* _ASSIGNMENT_: Only the pictures are to be left out; write out the rest of the data exactly.

* _DATA SEGMENT_:
--------

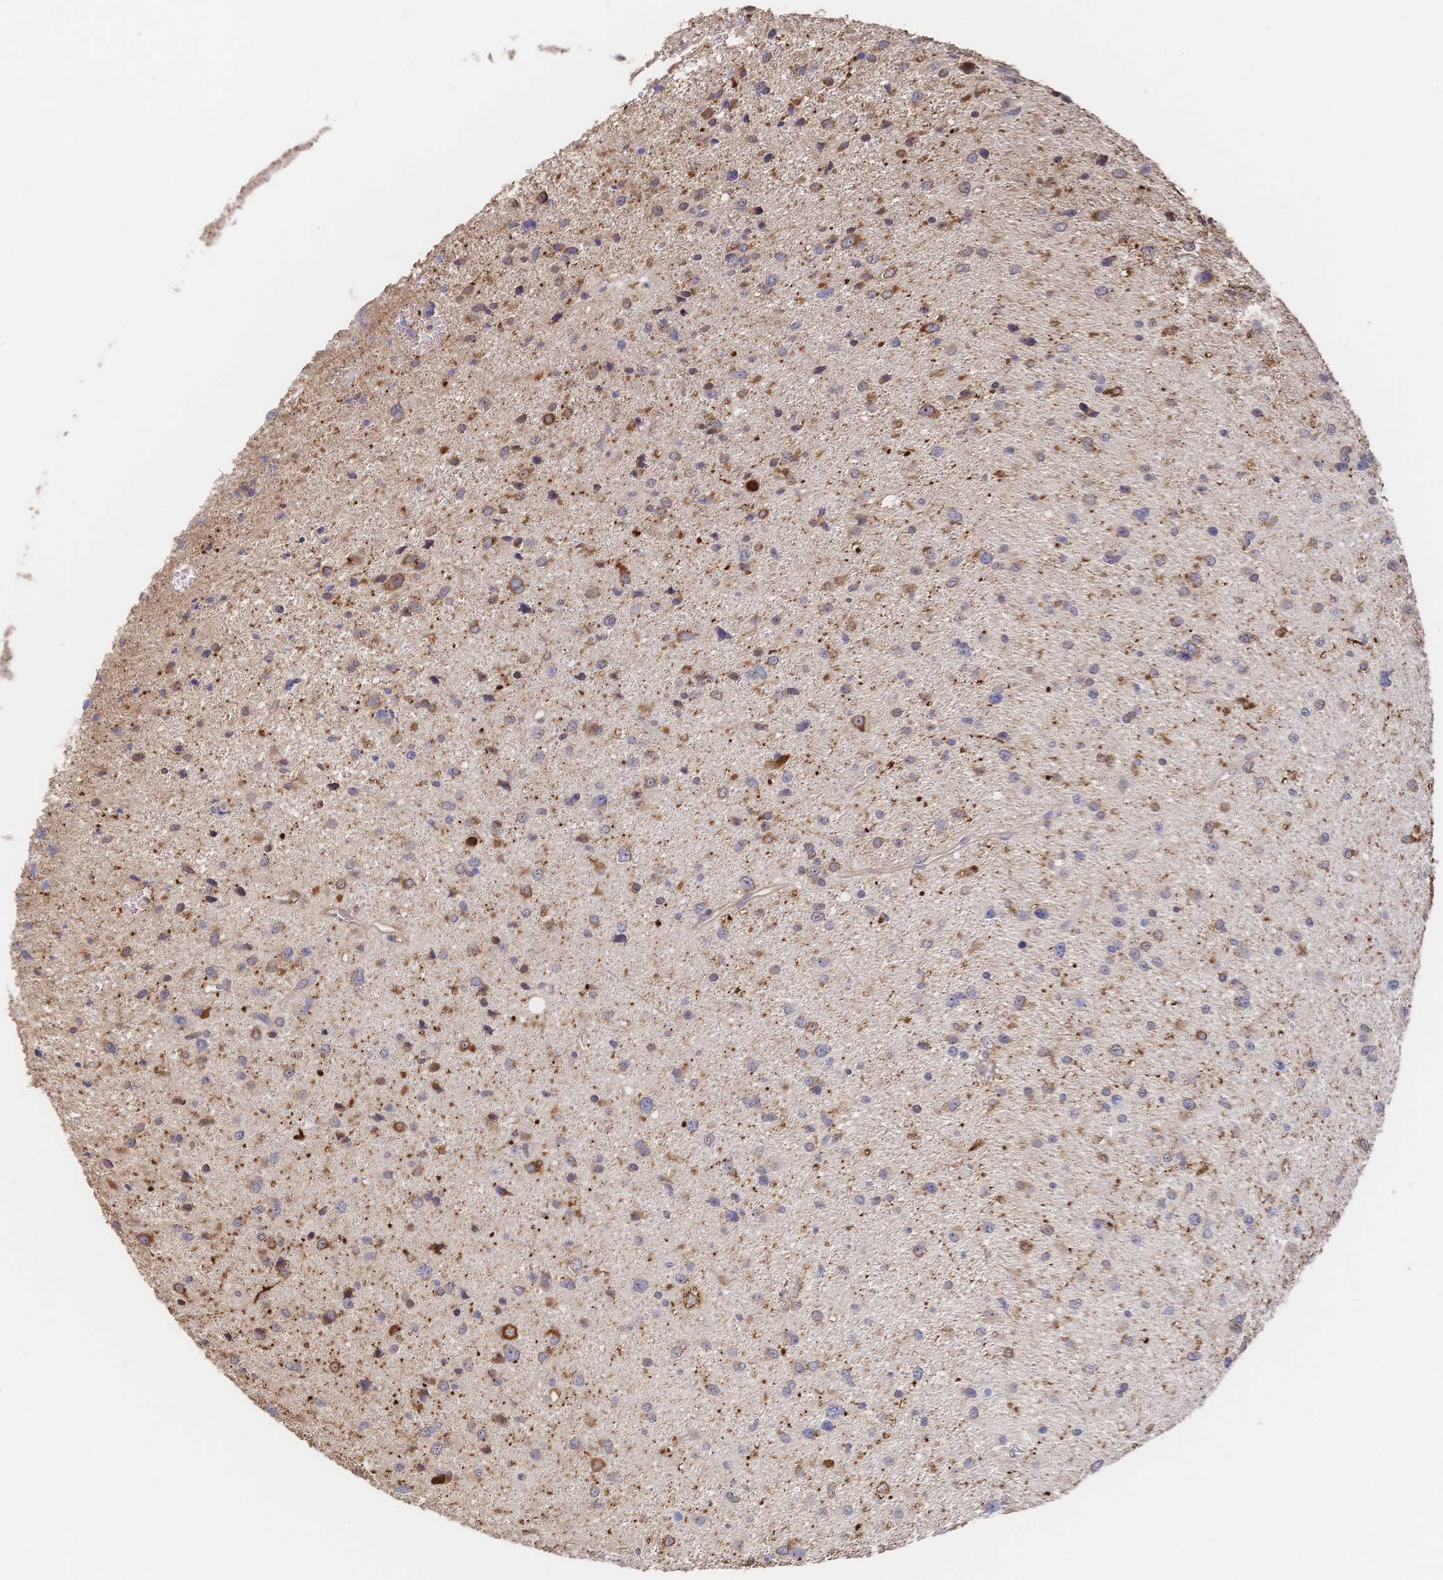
{"staining": {"intensity": "moderate", "quantity": "<25%", "location": "cytoplasmic/membranous"}, "tissue": "glioma", "cell_type": "Tumor cells", "image_type": "cancer", "snomed": [{"axis": "morphology", "description": "Glioma, malignant, Low grade"}, {"axis": "topography", "description": "Brain"}], "caption": "High-power microscopy captured an immunohistochemistry (IHC) photomicrograph of glioma, revealing moderate cytoplasmic/membranous staining in about <25% of tumor cells.", "gene": "DNAJA4", "patient": {"sex": "female", "age": 55}}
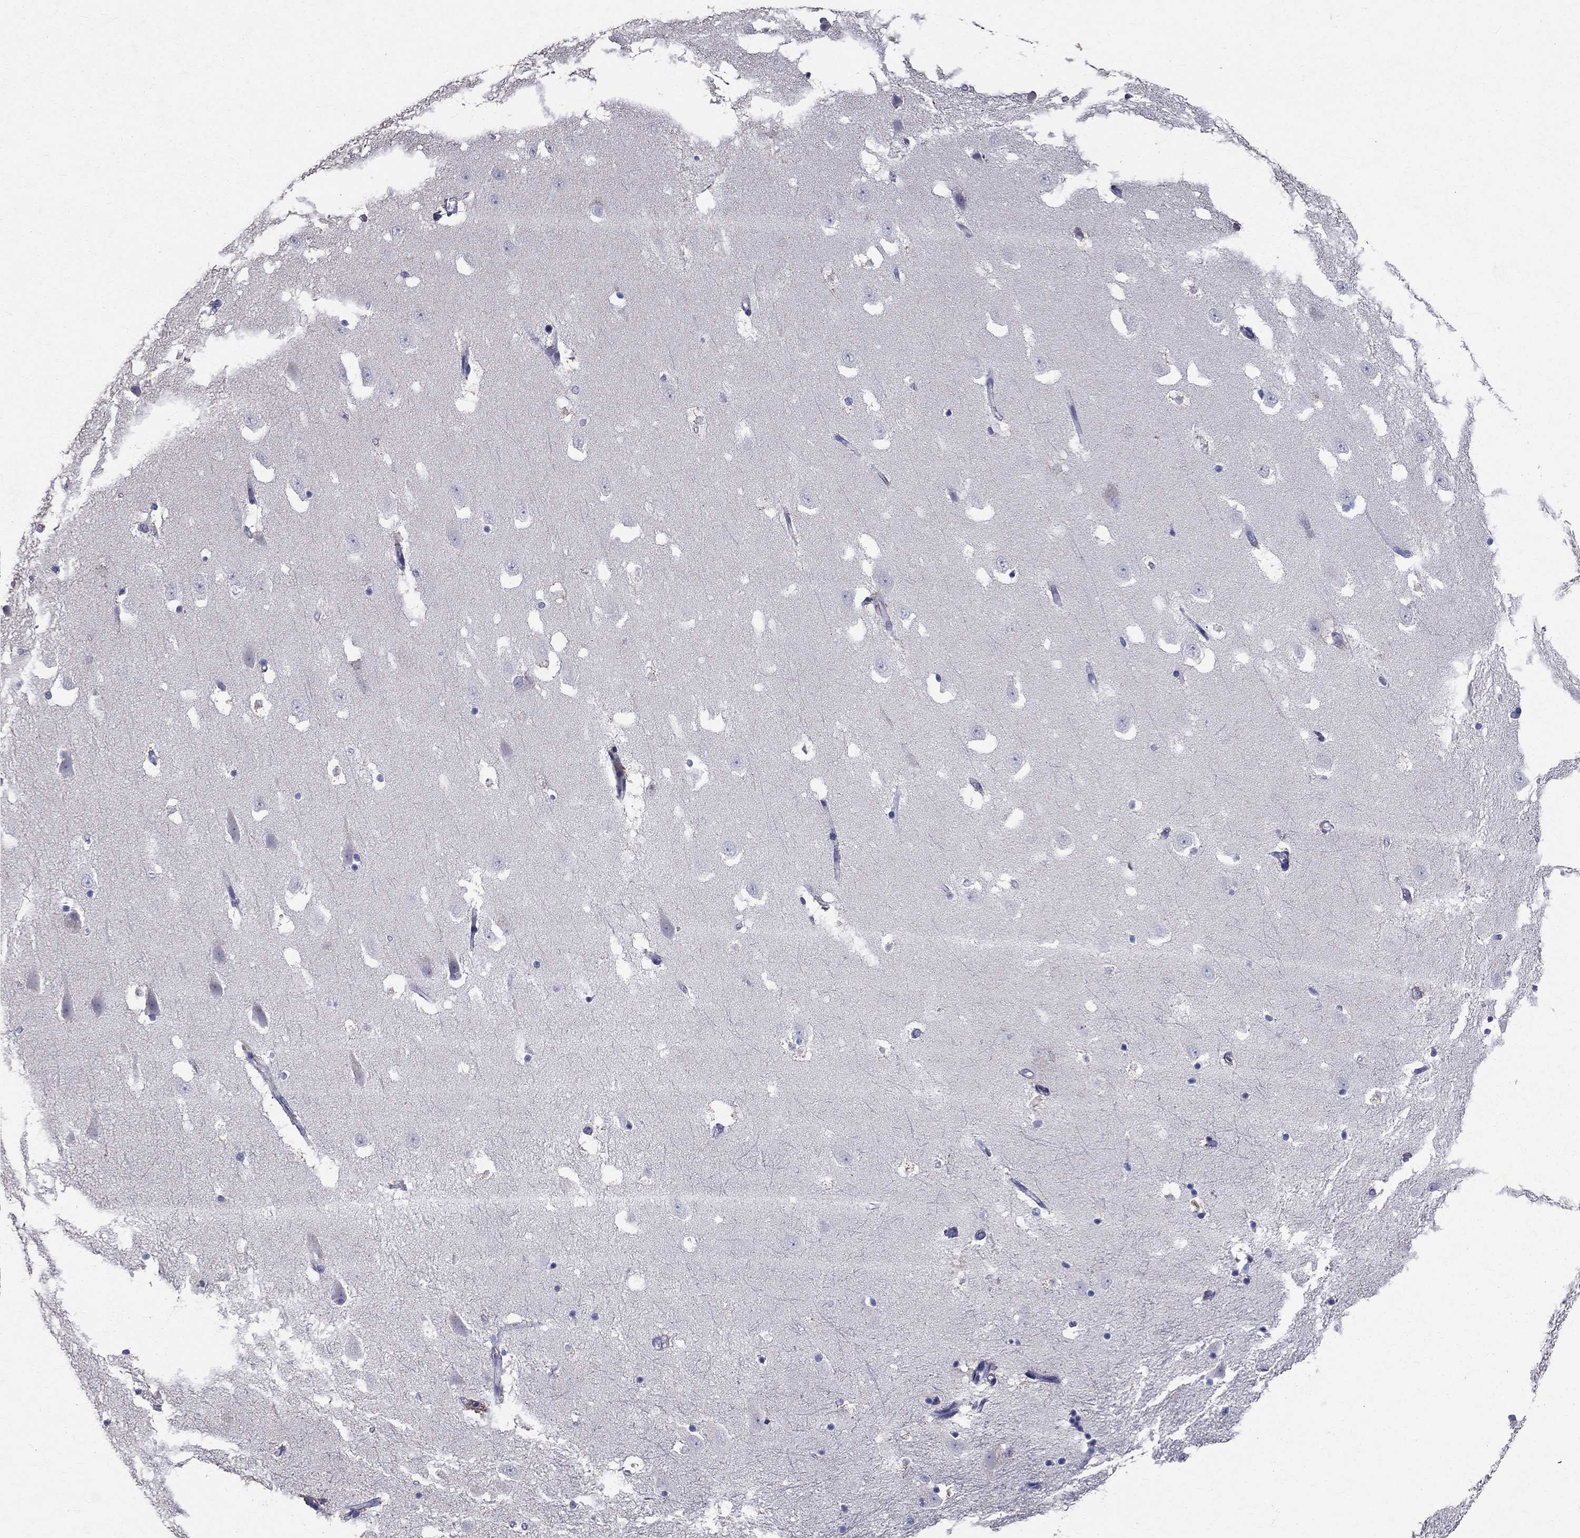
{"staining": {"intensity": "negative", "quantity": "none", "location": "none"}, "tissue": "hippocampus", "cell_type": "Glial cells", "image_type": "normal", "snomed": [{"axis": "morphology", "description": "Normal tissue, NOS"}, {"axis": "topography", "description": "Hippocampus"}], "caption": "DAB immunohistochemical staining of normal hippocampus reveals no significant staining in glial cells. The staining is performed using DAB brown chromogen with nuclei counter-stained in using hematoxylin.", "gene": "ANXA10", "patient": {"sex": "male", "age": 49}}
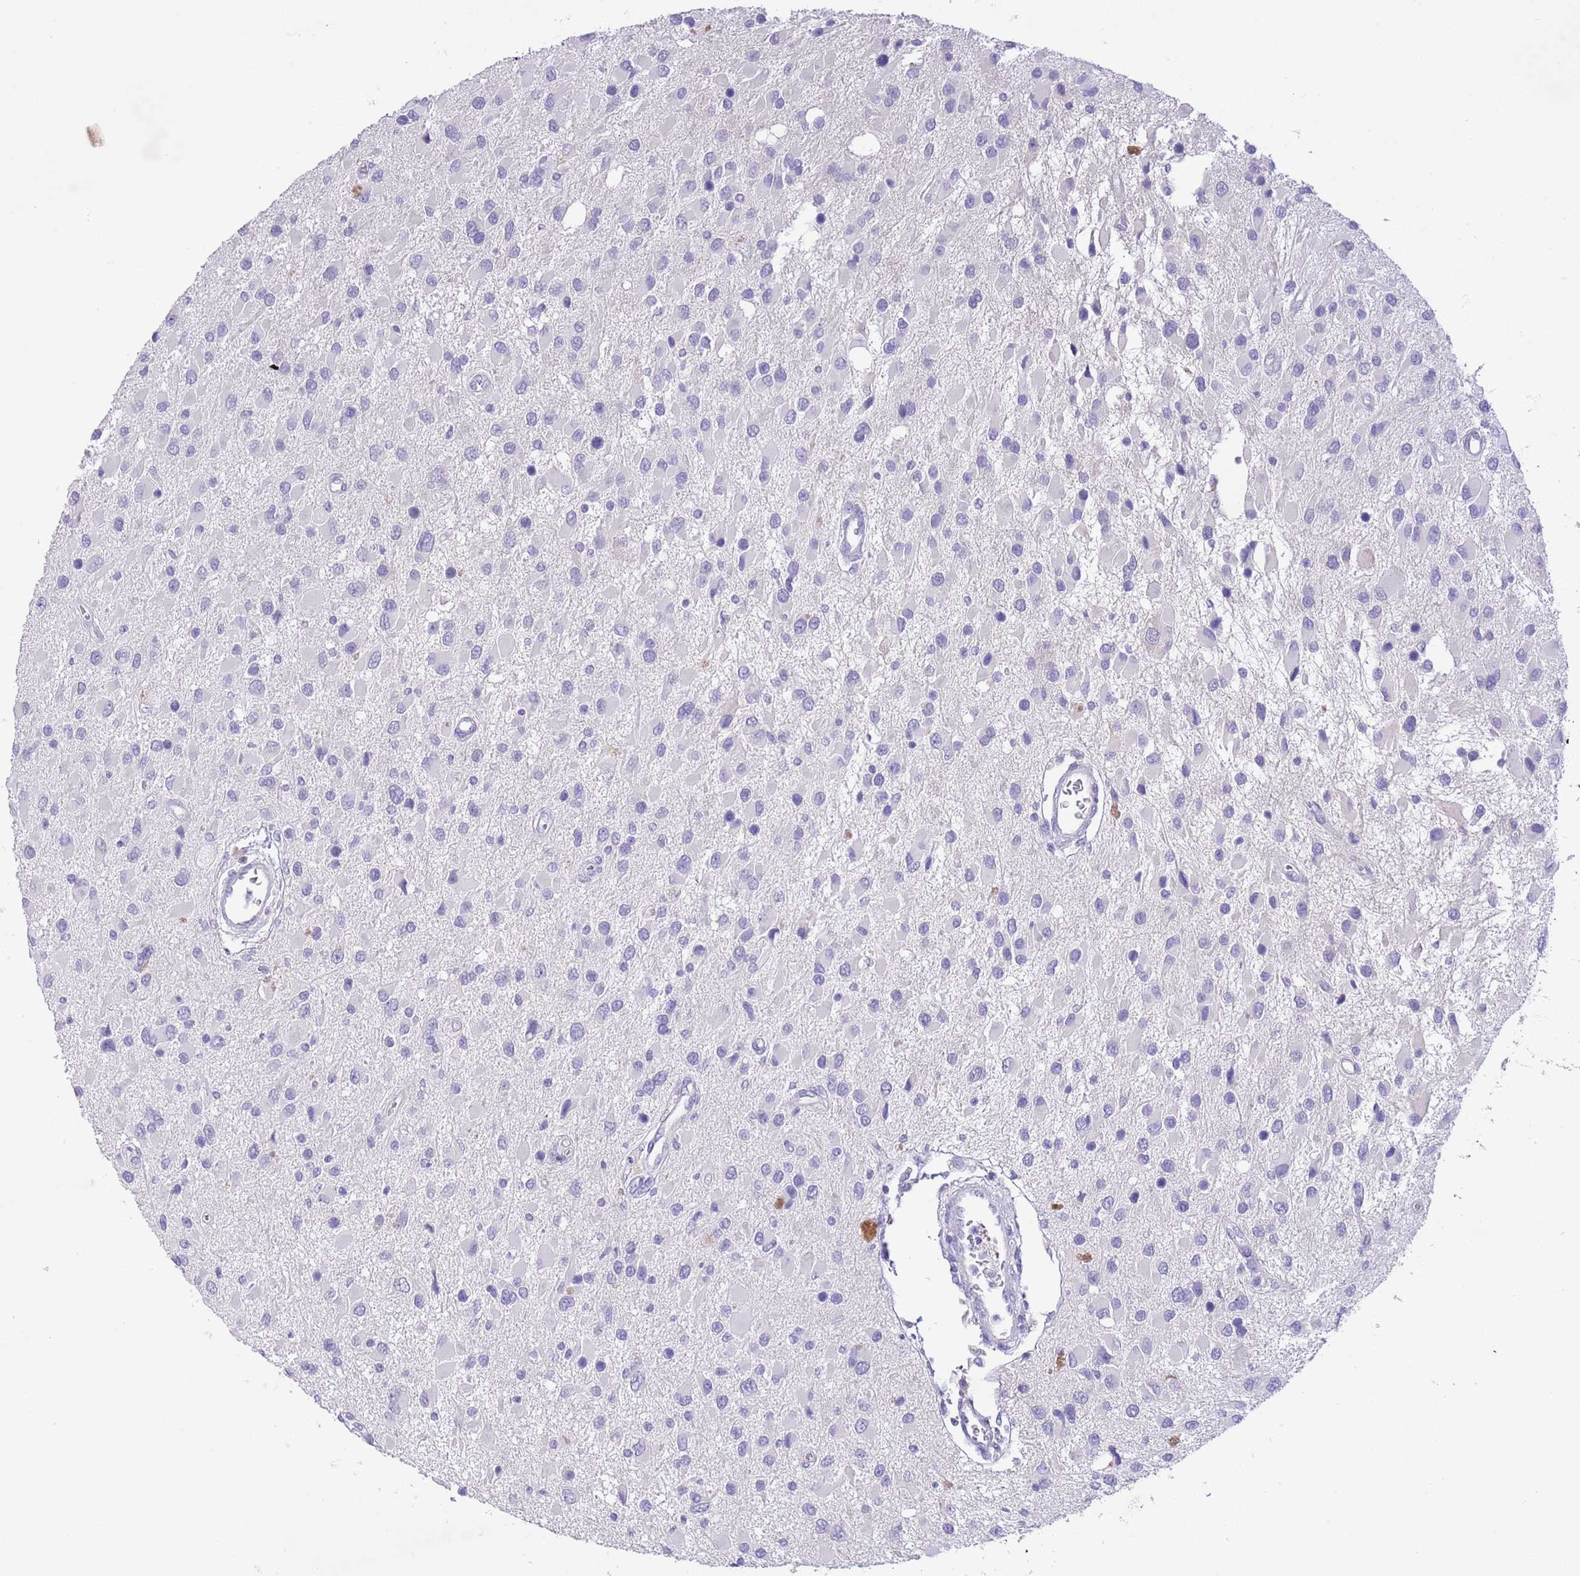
{"staining": {"intensity": "negative", "quantity": "none", "location": "none"}, "tissue": "glioma", "cell_type": "Tumor cells", "image_type": "cancer", "snomed": [{"axis": "morphology", "description": "Glioma, malignant, High grade"}, {"axis": "topography", "description": "Brain"}], "caption": "A histopathology image of glioma stained for a protein shows no brown staining in tumor cells.", "gene": "TOX2", "patient": {"sex": "male", "age": 53}}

--------

* _ANSWER_:
{"staining": {"intensity": "moderate", "quantity": "<25%", "location": "cytoplasmic/membranous"}, "tissue": "glioma", "cell_type": "Tumor cells", "image_type": "cancer", "snomed": [{"axis": "morphology", "description": "Glioma, malignant, Low grade"}, {"axis": "topography", "description": "Brain"}], "caption": "High-power microscopy captured an immunohistochemistry (IHC) photomicrograph of glioma, revealing moderate cytoplasmic/membranous staining in about <25% of tumor cells.", "gene": "DNAJA4", "patient": {"sex": "female", "age": 55}}
{"staining": {"intensity": "negative", "quantity": "none", "location": "none"}, "tissue": "hippocampus", "cell_type": "Glial cells", "image_type": "normal", "snomed": [{"axis": "morphology", "description": "Normal tissue, NOS"}, {"axis": "topography", "description": "Hippocampus"}], "caption": "DAB immunohistochemical staining of normal hippocampus reveals no significant staining in glial cells. The staining is performed using DAB brown chromogen with nuclei counter-stained in using hematoxylin.", "gene": "ANXA10", "patient": {"sex": "male", "age": 49}}
{"staining": {"intensity": "negative", "quantity": "none", "location": "none"}, "tissue": "glioma", "cell_type": "Tumor cells", "image_type": "cancer", "snomed": [{"axis": "morphology", "description": "Glioma, malignant, High grade"}, {"axis": "topography", "description": "Brain"}], "caption": "A histopathology image of glioma stained for a protein shows no brown staining in tumor cells.", "gene": "TOX2", "patient": {"sex": "male", "age": 53}}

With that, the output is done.